▶ [Your task]:
From the first line to the last, retype the records exactly and skip the pictures.

(Stored items from a collection)
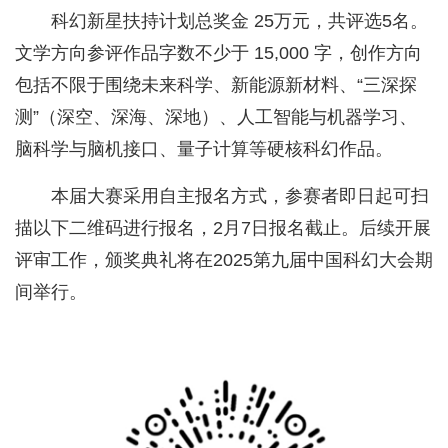
科幻新星扶持计划总奖金 25万元，共评选5名。
文学方向参评作品字数不少于 15,000 字，创作方向
包括不限于围绕未来科学、新能源新材料、“三深探
测”（深空、深海、深地）、人工智能与机器学习、
脑科学与脑机接口、量子计算等硬核科幻作品。
本届大赛采用自主报名方式，参赛者即日起可扫
描以下二维码进行报名，2月7日报名截止。后续开展
评审工作，颁奖典礼将在2025第九届中国科幻大会期
间举行。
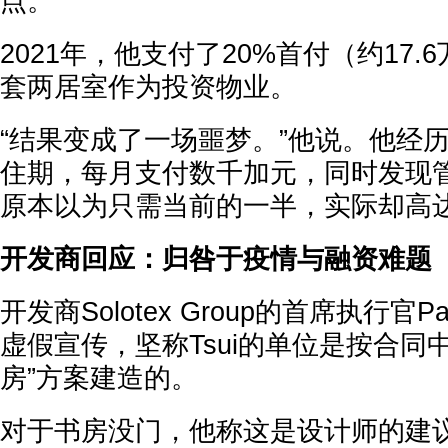
点。
2021年，他支付了20%首付（约17
套两居室作为投资物业。
“结果变成了一场噩梦。”他说。他经历
住期，每月支付数千加元，同时发现
原本以为只需当前的一半，实际却高达约
开发商回应：归咎于疫情与融资难题
开发商Solotex Group的首席执行官Paul
虚假宣传，坚称Tsui的单位是按合同
房”方案建造的。
对于书房没门，他称这是设计师的建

▶ [Response]:
科幻新星扶持计划总奖金 25万元，共评选5名。
文学方向参评作品字数不少于 15,000 字，创作方向
包括不限于围绕未来科学、新能源新材料、“三深探
测”（深空、深海、深地）、人工智能与机器学习、
脑科学与脑机接口、量子计算等硬核科幻作品。
本届大赛采用自主报名方式，参赛者即日起可扫
描以下二维码进行报名，2月7日报名截止。后续开展
评审工作，颁奖典礼将在2025第九届中国科幻大会期
间举行。
点。
2021年，他支付了20%首付（约17
套两居室作为投资物业。
“结果变成了一场噩梦。”他说。他经历
住期，每月支付数千加元，同时发现
原本以为只需当前的一半，实际却高达约
开发商回应：归咎于疫情与融资难题
开发商Solotex Group的首席执行官Paul
虚假宣传，坚称Tsui的单位是按合同
房”方案建造的。
对于书房没门，他称这是设计师的建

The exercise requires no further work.